Building a Dynamic Diagnostic Framework
To address this gap, diagnostics must evolve to include the rate and direction of change in biomarkers, not just their absolute values. Implementing such a framework requires coordinated developments in clinical infrastructure, data analytics, clinician education and patient engagement. Key components include:
Increased Frequency of Testing
Intermittent, low-frequency testing provides insufficient resolution to detect gradual pathological shifts. Advances in remote testing—such as self-collected capillary blood samples—enable safe, scalable, and cost-effective monitoring from the patient’s home. Quarterly or biannual biomarker assessments could become routine in high-risk individuals, reducing reliance on opportunistic in-person blood draws. This is another example of the alignment with one of the shifts in the NHS, from hospital to community.
Trend Analysis and Temporal Pattern Recognition
Longitudinal interpretation of biomarker data allows for the identification of risk trajectories. For example, PSA velocity and PSA doubling time have both been associated with prostate cancer risk and aggressiveness. In glycaemic control, early rises in HbA1c, even within the prediabetic, or NDH range, can signal deterioration in insulin sensitivity. Trajectory modelling provides a richer risk profile than spot-checks alone.

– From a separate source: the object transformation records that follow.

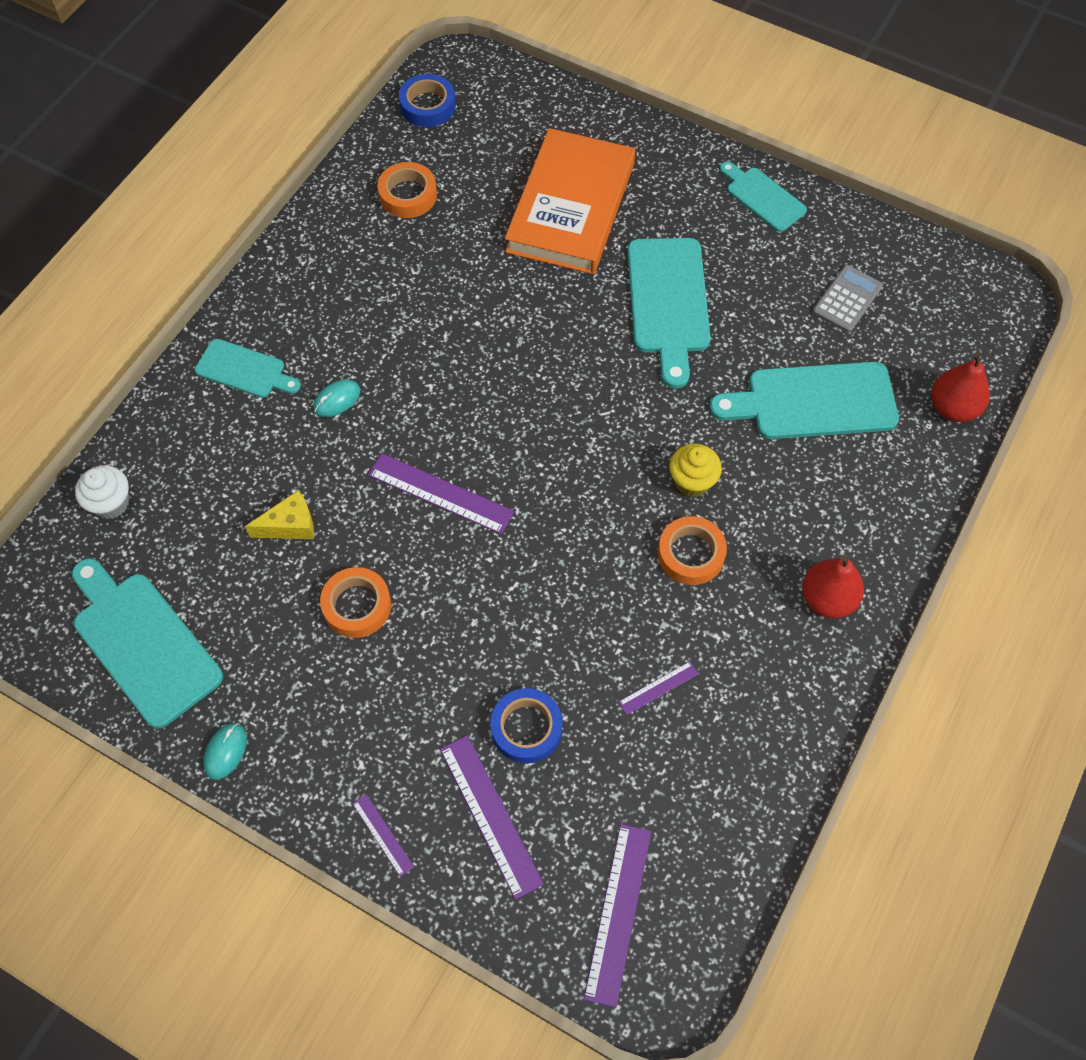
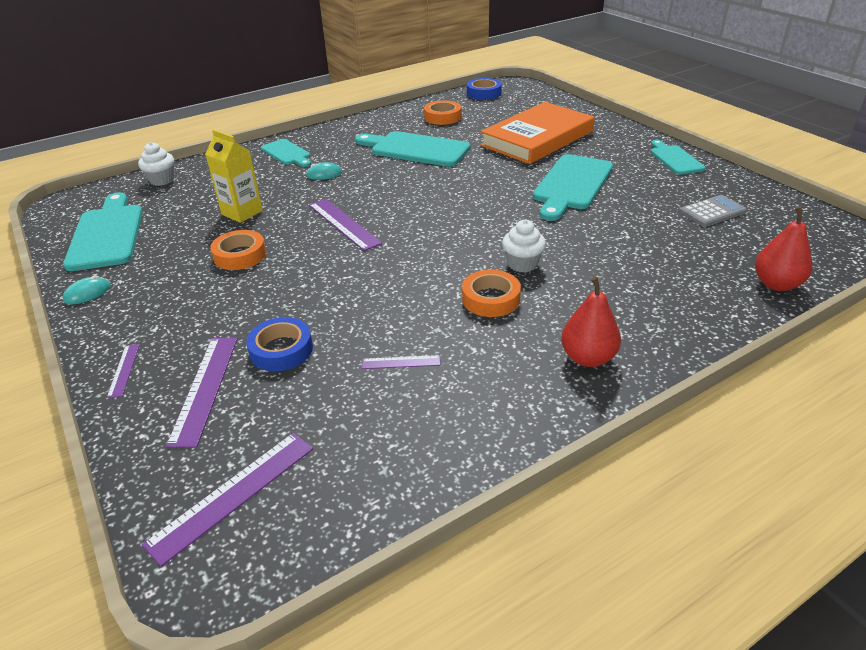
camera: 30 degrees right, 25 degrees down
(290, 525) = (242, 212): yellow cheese -> yellow carton
(692, 481) = (522, 264): yellow cupcake -> white cupcake
(814, 402) = (651, 251): turquoise cutting board -> turquoise cutting board (416, 149)

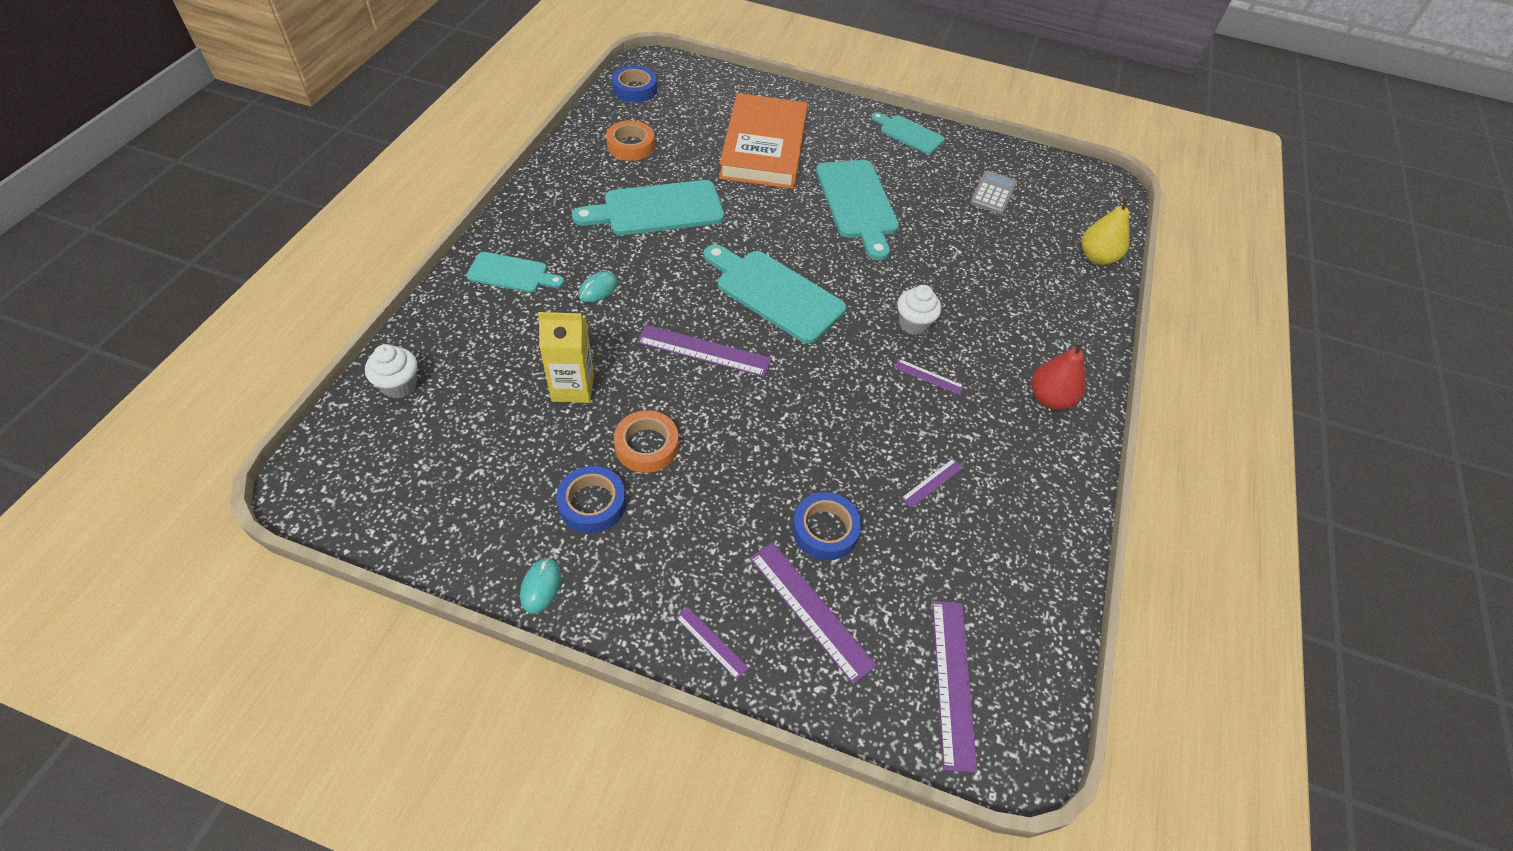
camera: 45 degrees left, 15 degrees up
(107, 234) = (444, 499): turquoise cutting board -> turquoise cutting board (775, 293)
(170, 268) = (592, 503): none -> blue tape
(490, 299) = (928, 376): orange tape -> purple ruler
(776, 284) = (1097, 257): red pear -> yellow pear

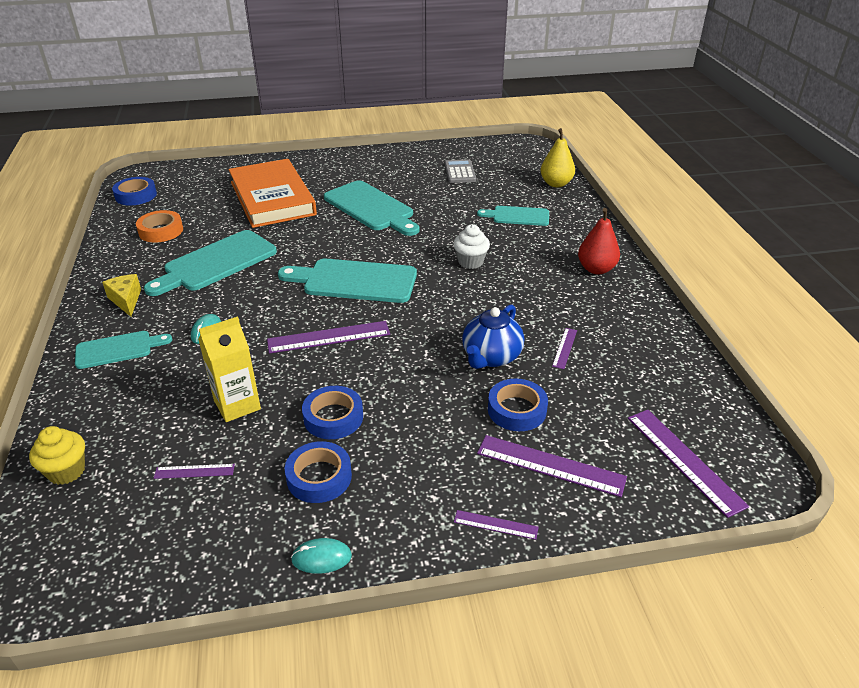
camera: 25 degrees left, 15 degrees down
(399, 385) = (66, 471): white cupcake -> yellow cupcake
(541, 586) = (321, 558): turquoise mouse -> turquoise mouse turned 75 degrees counterclockwise
(551, 219) = (126, 300): none -> yellow cheese
(646, 446) = (333, 417): orange tape -> blue tape
(846, 454) = (491, 357): none -> blue teapot
(909, 134) = (374, 158): turquoise cutting board -> turquoise cutting board (517, 216)
(928, 376) = (507, 288): purple ruler -> purple ruler (194, 471)

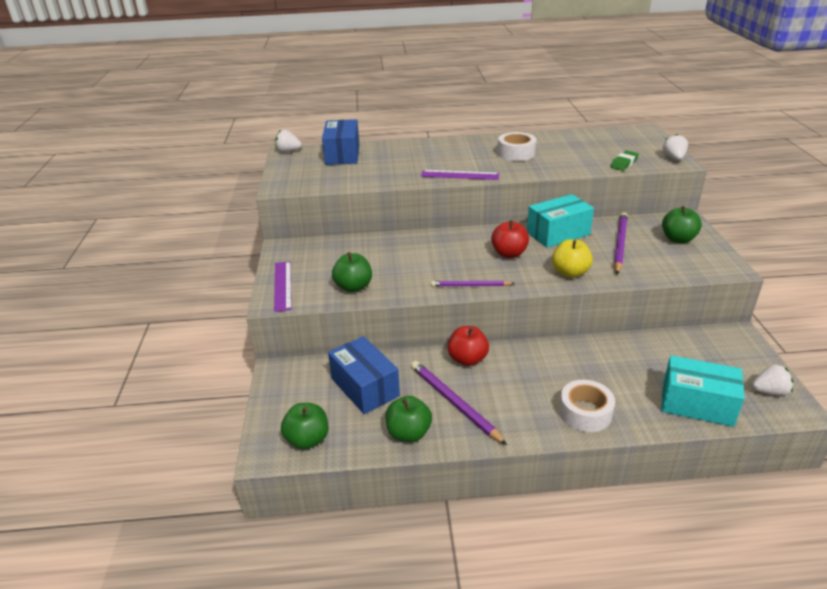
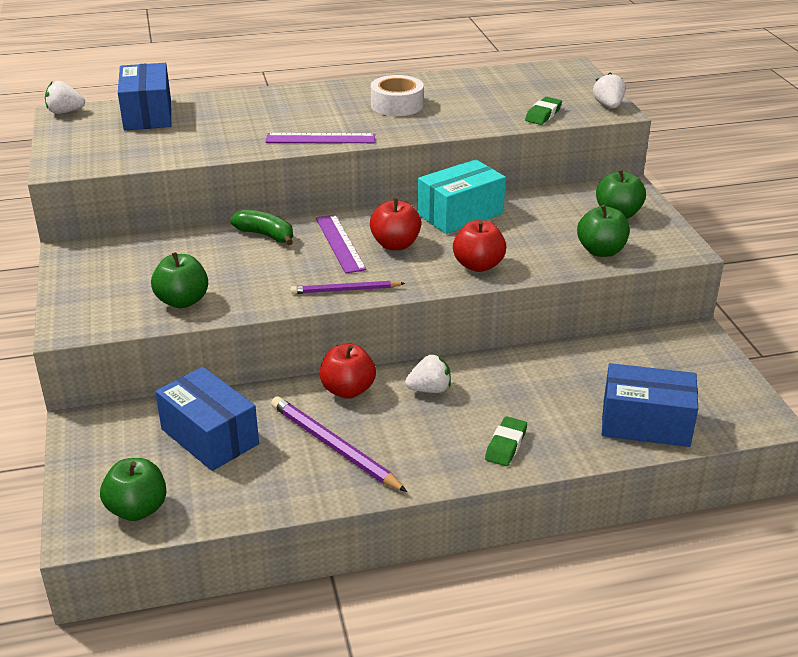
camera: 10 degrees left, 0 degrees up
(283, 285) = (80, 305): purple ruler -> purple ruler (340, 243)
(409, 433) = (276, 489): green apple -> green apple (601, 251)
(416, 242) = (266, 235): none -> green banana
(570, 272) = (478, 265): yellow apple -> red apple
(585, 412) = (506, 445): white tape -> green eraser
(619, 244) = (542, 225): purple pencil -> none
(697, 404) = (645, 423): turquoise box -> blue box
(769, 391) = (734, 401): white strawberry -> white strawberry (429, 389)

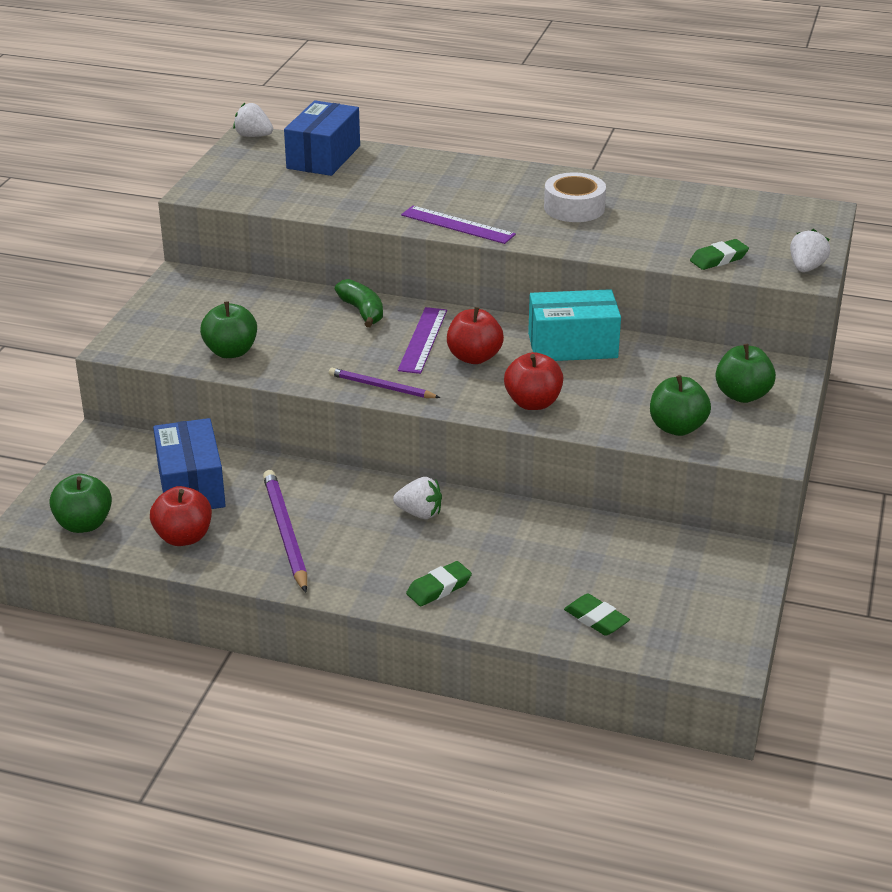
camera: 30 degrees right, 0 degrees up
(348, 390) = (345, 488): red apple -> red apple (183, 537)
(645, 423) = (596, 619): blue box -> green eraser

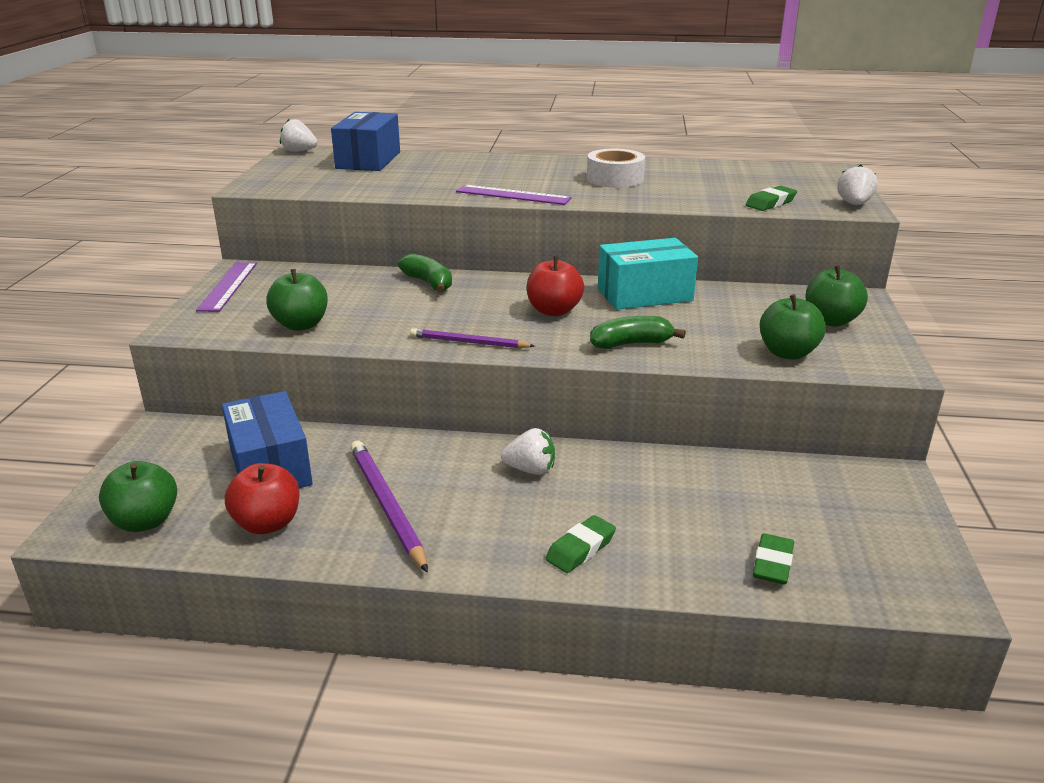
camera: 10 degrees left, 5 degrees down
(423, 340) = (497, 301): purple ruler -> purple ruler (228, 286)
(533, 403) = (631, 344): red apple -> green banana
(596, 619) = (772, 564): green eraser -> green eraser turned 75 degrees clockwise

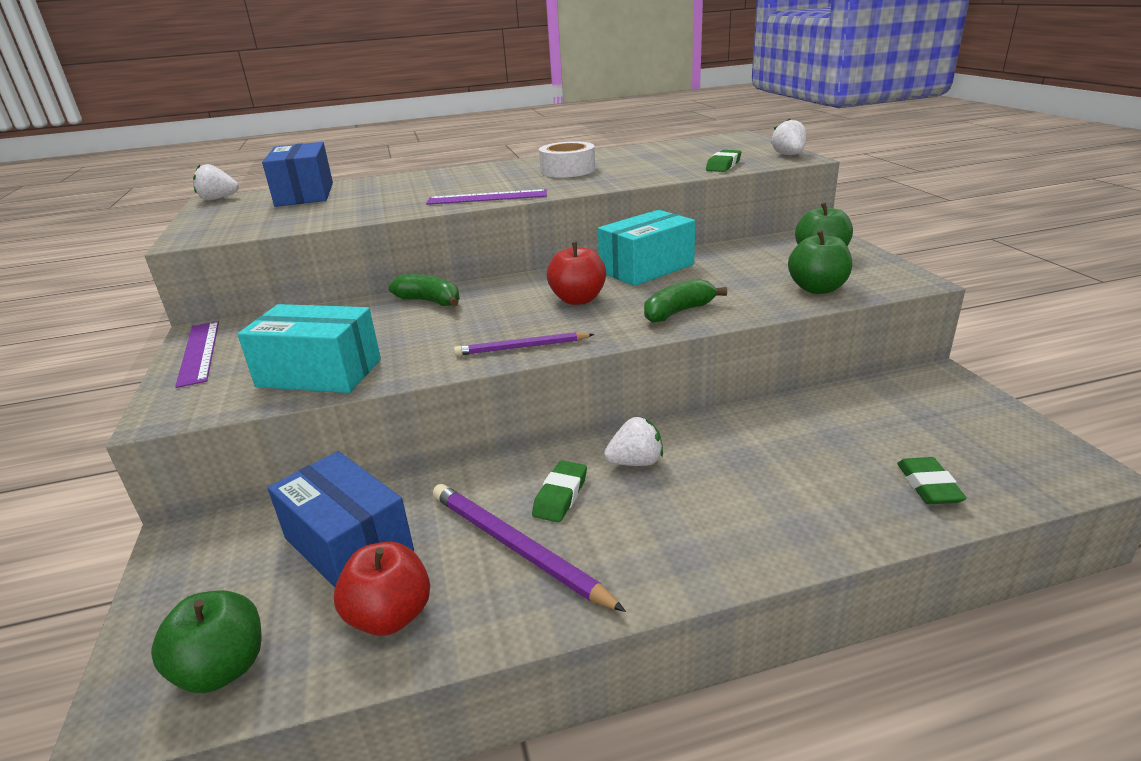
camera: 20 degrees left, 0 degrees up
(301, 325) = (319, 373): green apple -> turquoise box
(580, 549) = (751, 529): green eraser -> green eraser (560, 496)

Adaptive Risk Scores and Machine Learning
Artificial intelligence can operationalise this approach at scale. Adaptive risk models can integrate serial biomarker values, demographic variables, lifestyle data, and digital phenotypes to generate continuously updating risk estimates. These models may identify non-linear patterns indicative of pathophysiological change. A man with a flat PSA trend over five years may remain low-risk; one with a rising but still sub-threshold pattern may benefit from earlier imaging, increased testing or specialist referral.
Importantly, these tools can also adjust screening intervals in real time, lengthening them in stable, low-risk individuals and shortening them in those showing accelerating biomarker changes. This offers a path to more efficient, personalised screening protocols that allocate resources where they are most clinically warranted; ultimately saving money for patients and healthcare systems such as the NHS.
Making This a Reality for Men’s Health
All of these are opportunities, but they will only happen if access to testing is increased, guidelines are updated and, the often forgotten factor, clinicians are engaged in service design from day zero. We can’t simply add this to the worklist of the average GP. A clear strategy that enables easy interpretation of results, with automatic flagging of patients who have results which demonstrate a need for increased testing, through AI or simple calculations of data in the health record, is essential for making this a reality. Most importantly the patient needs to be engaged and encouraged through educating them on the value of undertaking participating in testing, and reducing barriers to do so.
Ultimately, this is a move from static to dynamic medicine. It reflects a deeper understanding of disease as a continuum and demands a healthcare system capable of responding not only to states, but to signals of change.